Dann legte er gleich richtig los. Schlüsselposten im Kirchenstaat gingen an Verwandte; die rissen Grund und Boden, einträgliche Pfründen an sich, sammelten Adelstitel. Der wichtigste Mann beim päpstlichen Absahnen war stets der »Kardinalnepot«, eine Art rechte Hand des Papstes fürs Geschäftliche. Oft bekam einer von dessen Neffen (lateinisch: nepos) den wichtigen Job. »Nepotismus« wurde die päpstliche Vetternwirtschaft deshalb genannt. Dergleichen galt damals zwar als eher normal. Denn die Zeit konnte knapp bemessen sein, die man an den Futterkrippen verbringen durfte. Aber Urban trieb es weit ärger als seine Vorgänger.

Zudem steckte er gewaltige Summen aus der Kirchenstaatskasse in Bauwerke, die seinem Ruhm die Zukunft sichern sollten. Er engagierte die besten Künstler und Architekten – Bernini vor allem, aber auch Borromini, Pietro da Cortona und andere –, ließ das Innere des Petersdoms prunkvoll ausbauen, sich ein bombastisches Grabmal errichten und seiner Familie ein üppiges Eigenheim mauern, den Palazzo Barberini, mit eigenem Theater, Fußballstadion und einem Deckenfresko, das die Barberini als Günstlinge der göttlichen Vorsehung zeigt. Dem Volk knöpfte er dafür höhere Steuern ab.

Skrupel hatte er nicht: Fehlte es an Baumaterial, degradierte Urban das Kolosseum zum Steinbruch. Die Bronzedecke in der Vorhalle des Pantheons ließ er abnehmen. Das Metall werde für den Baldachin im Petersdom gebraucht, hieß es offiziell. In Wahrheit wurden Kanonen daraus gegossen. In Rom gab es bald ein geflügeltes Wort: »Was die Barbaren nicht schafften, schafften die Barberini.«

Auch politisch, als Oberhaupt des Kirchenstaates, agierte Urban VIII. unglücklich. Seit 1618 tobte in Europa der später sogenannte Dreißigjährige Krieg: Im religiös verbrämten Großmachtgerangel hielt der Papst sich eng an die Franzosen, obwohl die mit den protestantischen Schweden liiert waren. Das nahm die katholische Vormacht Spanien übel. Um die Hardliner der Inquisition zu besänftigen, opferte Urban seinen alten Freund Galileo Galilei. Mit dem hatte er gern über dessen neue Himmelstheorie diskutiert, nach der die Erde sich um die Sonne drehe. Nun kam der »Ketzer« Galileo vor Gericht, musste der dreisten Himmelslehre abschwören – kam aber mit Hausarrest in seiner toskanischen Villa glimpflich davon.

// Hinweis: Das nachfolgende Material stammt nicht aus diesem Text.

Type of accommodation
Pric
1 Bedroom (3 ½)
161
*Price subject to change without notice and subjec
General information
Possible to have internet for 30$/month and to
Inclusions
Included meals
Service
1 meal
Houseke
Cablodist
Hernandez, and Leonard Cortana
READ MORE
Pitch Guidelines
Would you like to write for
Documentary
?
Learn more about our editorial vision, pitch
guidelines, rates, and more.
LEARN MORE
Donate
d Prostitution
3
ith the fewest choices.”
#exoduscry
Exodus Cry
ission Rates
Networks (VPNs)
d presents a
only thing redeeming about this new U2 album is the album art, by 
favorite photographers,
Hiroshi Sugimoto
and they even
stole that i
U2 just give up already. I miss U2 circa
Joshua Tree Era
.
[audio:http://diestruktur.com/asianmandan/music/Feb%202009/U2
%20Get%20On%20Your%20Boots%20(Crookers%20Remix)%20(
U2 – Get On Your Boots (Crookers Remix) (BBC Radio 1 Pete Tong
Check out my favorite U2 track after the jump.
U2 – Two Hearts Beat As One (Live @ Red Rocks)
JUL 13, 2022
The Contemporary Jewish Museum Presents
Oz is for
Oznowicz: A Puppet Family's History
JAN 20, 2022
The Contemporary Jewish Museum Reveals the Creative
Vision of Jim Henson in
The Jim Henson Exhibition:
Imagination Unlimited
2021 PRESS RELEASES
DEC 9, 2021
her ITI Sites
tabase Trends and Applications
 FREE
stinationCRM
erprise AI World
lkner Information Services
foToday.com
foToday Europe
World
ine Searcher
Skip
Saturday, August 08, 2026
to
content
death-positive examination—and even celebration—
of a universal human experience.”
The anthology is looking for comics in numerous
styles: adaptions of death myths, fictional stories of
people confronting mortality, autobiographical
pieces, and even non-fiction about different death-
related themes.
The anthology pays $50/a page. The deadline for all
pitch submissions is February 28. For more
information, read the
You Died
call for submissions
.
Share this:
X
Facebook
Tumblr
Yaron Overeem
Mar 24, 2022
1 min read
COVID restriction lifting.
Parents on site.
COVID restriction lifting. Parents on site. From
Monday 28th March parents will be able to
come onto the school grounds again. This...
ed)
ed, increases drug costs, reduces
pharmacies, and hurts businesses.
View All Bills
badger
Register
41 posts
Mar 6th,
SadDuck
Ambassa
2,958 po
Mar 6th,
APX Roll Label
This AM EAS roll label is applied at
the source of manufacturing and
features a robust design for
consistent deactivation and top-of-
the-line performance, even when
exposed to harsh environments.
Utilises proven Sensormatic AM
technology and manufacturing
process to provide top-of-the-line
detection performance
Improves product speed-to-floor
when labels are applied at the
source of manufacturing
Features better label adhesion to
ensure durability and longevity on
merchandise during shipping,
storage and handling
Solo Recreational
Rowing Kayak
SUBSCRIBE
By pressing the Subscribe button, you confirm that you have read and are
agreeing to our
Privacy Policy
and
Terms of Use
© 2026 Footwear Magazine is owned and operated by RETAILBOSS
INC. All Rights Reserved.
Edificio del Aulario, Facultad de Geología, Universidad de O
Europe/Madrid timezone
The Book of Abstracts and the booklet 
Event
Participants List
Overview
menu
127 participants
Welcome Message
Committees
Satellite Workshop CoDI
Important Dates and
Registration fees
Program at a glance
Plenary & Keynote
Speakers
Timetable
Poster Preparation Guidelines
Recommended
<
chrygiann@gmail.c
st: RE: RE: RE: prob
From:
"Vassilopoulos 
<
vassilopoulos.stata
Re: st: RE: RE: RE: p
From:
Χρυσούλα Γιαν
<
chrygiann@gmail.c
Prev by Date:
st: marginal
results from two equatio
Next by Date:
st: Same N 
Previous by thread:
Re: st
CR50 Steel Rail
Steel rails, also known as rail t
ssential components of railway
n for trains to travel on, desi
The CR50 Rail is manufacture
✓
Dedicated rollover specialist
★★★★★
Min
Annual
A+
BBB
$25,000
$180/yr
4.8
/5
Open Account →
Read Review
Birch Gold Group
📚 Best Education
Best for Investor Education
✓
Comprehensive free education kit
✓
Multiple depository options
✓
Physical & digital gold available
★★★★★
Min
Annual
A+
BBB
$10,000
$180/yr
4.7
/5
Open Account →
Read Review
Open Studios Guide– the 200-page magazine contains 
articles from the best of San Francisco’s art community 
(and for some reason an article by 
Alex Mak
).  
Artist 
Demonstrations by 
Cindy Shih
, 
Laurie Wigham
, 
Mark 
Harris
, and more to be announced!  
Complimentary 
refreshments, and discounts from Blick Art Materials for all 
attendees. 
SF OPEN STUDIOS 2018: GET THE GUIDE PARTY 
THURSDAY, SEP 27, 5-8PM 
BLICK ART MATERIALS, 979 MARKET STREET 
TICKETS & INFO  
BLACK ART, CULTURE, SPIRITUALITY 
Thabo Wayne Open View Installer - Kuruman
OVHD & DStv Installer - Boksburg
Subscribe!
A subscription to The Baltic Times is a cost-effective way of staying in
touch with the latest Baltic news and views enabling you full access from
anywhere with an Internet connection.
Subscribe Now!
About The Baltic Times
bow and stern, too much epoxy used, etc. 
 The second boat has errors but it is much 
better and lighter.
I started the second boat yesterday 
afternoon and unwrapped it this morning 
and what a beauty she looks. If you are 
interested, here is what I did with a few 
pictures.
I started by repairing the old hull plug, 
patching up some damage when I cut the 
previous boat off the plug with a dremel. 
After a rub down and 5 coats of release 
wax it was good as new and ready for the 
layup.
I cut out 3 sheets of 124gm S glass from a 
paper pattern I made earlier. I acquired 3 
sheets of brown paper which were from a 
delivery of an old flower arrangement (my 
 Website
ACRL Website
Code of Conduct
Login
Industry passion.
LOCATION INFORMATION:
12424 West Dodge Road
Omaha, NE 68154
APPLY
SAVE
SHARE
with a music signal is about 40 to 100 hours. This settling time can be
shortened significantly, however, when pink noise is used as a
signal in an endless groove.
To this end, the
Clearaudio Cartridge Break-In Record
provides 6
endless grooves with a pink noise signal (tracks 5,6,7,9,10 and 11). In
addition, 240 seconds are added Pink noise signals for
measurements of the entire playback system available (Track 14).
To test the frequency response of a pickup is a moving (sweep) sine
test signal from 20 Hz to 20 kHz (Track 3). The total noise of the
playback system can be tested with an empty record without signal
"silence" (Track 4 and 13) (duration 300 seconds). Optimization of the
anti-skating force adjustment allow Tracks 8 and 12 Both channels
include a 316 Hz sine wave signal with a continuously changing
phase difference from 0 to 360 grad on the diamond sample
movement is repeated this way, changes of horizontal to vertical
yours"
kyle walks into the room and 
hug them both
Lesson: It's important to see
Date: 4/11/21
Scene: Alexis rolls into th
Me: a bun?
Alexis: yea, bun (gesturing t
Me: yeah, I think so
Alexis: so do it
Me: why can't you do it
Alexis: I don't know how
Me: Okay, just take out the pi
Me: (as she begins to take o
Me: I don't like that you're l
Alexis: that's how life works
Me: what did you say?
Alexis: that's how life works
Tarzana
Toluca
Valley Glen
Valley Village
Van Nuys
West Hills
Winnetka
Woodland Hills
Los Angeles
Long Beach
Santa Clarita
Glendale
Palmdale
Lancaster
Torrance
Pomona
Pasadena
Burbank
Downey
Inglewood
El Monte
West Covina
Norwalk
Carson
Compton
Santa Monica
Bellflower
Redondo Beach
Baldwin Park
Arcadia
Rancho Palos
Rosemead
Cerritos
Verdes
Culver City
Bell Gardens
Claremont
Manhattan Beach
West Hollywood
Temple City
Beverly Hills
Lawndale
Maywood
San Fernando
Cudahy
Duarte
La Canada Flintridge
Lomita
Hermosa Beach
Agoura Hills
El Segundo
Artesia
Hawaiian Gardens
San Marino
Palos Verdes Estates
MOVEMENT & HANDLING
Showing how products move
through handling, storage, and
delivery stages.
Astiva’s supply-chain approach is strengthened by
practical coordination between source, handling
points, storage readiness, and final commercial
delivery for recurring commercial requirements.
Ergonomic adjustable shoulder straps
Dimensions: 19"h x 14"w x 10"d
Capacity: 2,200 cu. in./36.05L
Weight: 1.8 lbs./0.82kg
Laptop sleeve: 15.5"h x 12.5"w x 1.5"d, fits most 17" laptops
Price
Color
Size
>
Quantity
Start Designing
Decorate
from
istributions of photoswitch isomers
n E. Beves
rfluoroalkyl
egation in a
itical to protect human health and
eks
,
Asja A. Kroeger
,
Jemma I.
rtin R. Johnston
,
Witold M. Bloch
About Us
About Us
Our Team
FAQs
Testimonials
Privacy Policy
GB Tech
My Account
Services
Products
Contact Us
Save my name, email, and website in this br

Mit Urbans Gesundheit ging es derweil zügig bergab. »Hexenmeister« Tommaso Campanella hatte ihm offenbar noch Aufschub verschafft. Aber der verlief unglücklich: Nach mehreren Schlaganfällen wurde Papst Urban VIII. zunehmend senil. Die Nachricht von seinem Tod am 29. Juli 1644 ließ, heißt es, das Volk von Rom jubeln. Die Barberini-Sippe indes floh Hals über Kopf nach Paris.